Açlık çekerek ruhen yükselmek

10/04/2019 Çarşamba Köşe yazarı O.Ü

Cahillere göre riyazet, yalnız açlık çekmektir. Aç kalmayı pek kıymetli sanırlar!

 

Sual: Bazı kimseler, Peygamberimiz ve ilk Müslümanlar açlık çekerek ruhen yükseldiler diyerek, aç kalmayı tavsiye ediyorlar. Gerçekten yükselmek için aç mı kalmak gerekir?

Cevap: Bu konuda, İmâm-ı Rabbânî hazretleri, Mektûbât kitabında buyuruyor ki:

“Din büyüklerinin yolunda, sünnet-i seniyyeye uymak, hâllerini örtmeye çalışmak, orta hâlli yaşamak, yiyecekte, giyecekte ve her şeyde orta hâli gözetmek vardır. Cahiller bunları riyazet saymazlar. Bunlara göre riyazet, yalnız açlık çekmektir. Çok aç kalmayı pek kıymetli sanırlar. Çünkü, hayvanlar gibi yaşayan bu kimseler, yemeye, içmeye çok önem verirler, hep bunları düşünürler. Bunun için, yememek, içmemek bunlara ağır riyazet görünür. Bu cahiller, sünnete uymaya ve benzerlerine hiç kıymet vermezler. Bu yolun büyüklerine, hallerini örtmeye çalışmak ve cahillerin kıymet verdikleri riyazetleri yapmamak lazımdır. Açlık çekmek gibi böyle riyazetleri cahiller beğenir, şöhrete sebep olur ve sonu kötü olur. Resûlullah efendimiz; (Dinde ve dünyada parmakla gösterilmesi, insana kötülük olarak yetişir. Bundan ancak Allahü teâlânın koruduğu kimse kurtulur) buyurdu.

Uzun açlıklar çekmek, yemekte ve içmekte orta dereceyi gözetmekten daha kolaydır. Orta hâli gözetmek riyazetinin, çok aç kalmak riyazetinden daha üstün olduğu meydandadır. Yiyecekte, giyecekte ve her işte orta dereceyi gözetmek çok iyidir.

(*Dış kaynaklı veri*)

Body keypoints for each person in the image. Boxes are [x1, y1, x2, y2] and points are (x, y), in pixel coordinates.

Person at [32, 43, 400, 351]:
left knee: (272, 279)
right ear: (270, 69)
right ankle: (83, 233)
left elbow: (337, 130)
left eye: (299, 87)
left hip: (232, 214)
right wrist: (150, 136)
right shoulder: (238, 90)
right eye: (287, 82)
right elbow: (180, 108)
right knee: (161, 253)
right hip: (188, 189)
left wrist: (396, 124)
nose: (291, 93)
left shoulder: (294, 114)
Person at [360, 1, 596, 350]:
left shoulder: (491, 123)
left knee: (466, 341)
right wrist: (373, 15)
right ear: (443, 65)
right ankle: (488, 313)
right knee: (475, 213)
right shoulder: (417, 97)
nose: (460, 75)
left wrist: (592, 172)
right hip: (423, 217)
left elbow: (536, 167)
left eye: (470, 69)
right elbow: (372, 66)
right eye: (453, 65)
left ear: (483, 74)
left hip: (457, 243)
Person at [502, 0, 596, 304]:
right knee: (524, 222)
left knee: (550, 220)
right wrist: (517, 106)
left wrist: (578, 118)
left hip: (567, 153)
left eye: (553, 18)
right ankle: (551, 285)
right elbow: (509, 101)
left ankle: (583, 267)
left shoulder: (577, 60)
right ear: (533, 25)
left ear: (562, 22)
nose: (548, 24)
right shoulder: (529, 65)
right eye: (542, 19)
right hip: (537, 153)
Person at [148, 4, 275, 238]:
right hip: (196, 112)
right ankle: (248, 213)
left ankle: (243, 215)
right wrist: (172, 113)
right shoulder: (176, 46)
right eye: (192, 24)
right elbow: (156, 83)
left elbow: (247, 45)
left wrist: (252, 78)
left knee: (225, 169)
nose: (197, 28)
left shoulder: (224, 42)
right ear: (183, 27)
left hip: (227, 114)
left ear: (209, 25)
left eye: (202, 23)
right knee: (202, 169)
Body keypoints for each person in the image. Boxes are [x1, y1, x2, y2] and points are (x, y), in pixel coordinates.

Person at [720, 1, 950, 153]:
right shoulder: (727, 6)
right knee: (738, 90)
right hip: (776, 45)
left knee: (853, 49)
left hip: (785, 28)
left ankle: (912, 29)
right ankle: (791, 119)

Hak teâlâ, Peygamber efendimize kırk erkek kuvveti ihsan etmişti. Bu kuvveti ile ağır açlıklara dayanırdı. Eshâb-ı kiram da, insanların en iyisinin sohbeti yardımı ile bu yüke katlanırlardı. Bu yüzden işlerinde ve çalışmalarında hiçbir bozukluk ve gevşeklik olmazdı. Aç iken muharebede düşmanla çarpışırlardı. Eshâb-ı kiramdan başkaları, böyle aç kalsalar, edepleri, sünnetleri, belki de farzları yapamaz hâle gelirlerdi. Gücü yok iken, bu işte Eshâb-ı kirama benzemeye kalkışmak, kendini sünnetleri ve farzları yapamayacak hâle sokmak olur. Hazret-i Ebu Bekir, Peygamber efendimiz gibi her gün oruç tutmak istedi. Zayıflayıp, takati kalmayınca, Resûlullah efendimiz, buna üzülerek; (İçinizde benim gibi kim vardır? Rabbimin huzurunda kalırım. Oradan yerim ve içerim) buyurdu. Görülüyor ki, gücü yetmediği şeyi yapmaya kalkışmak iyi değildir.”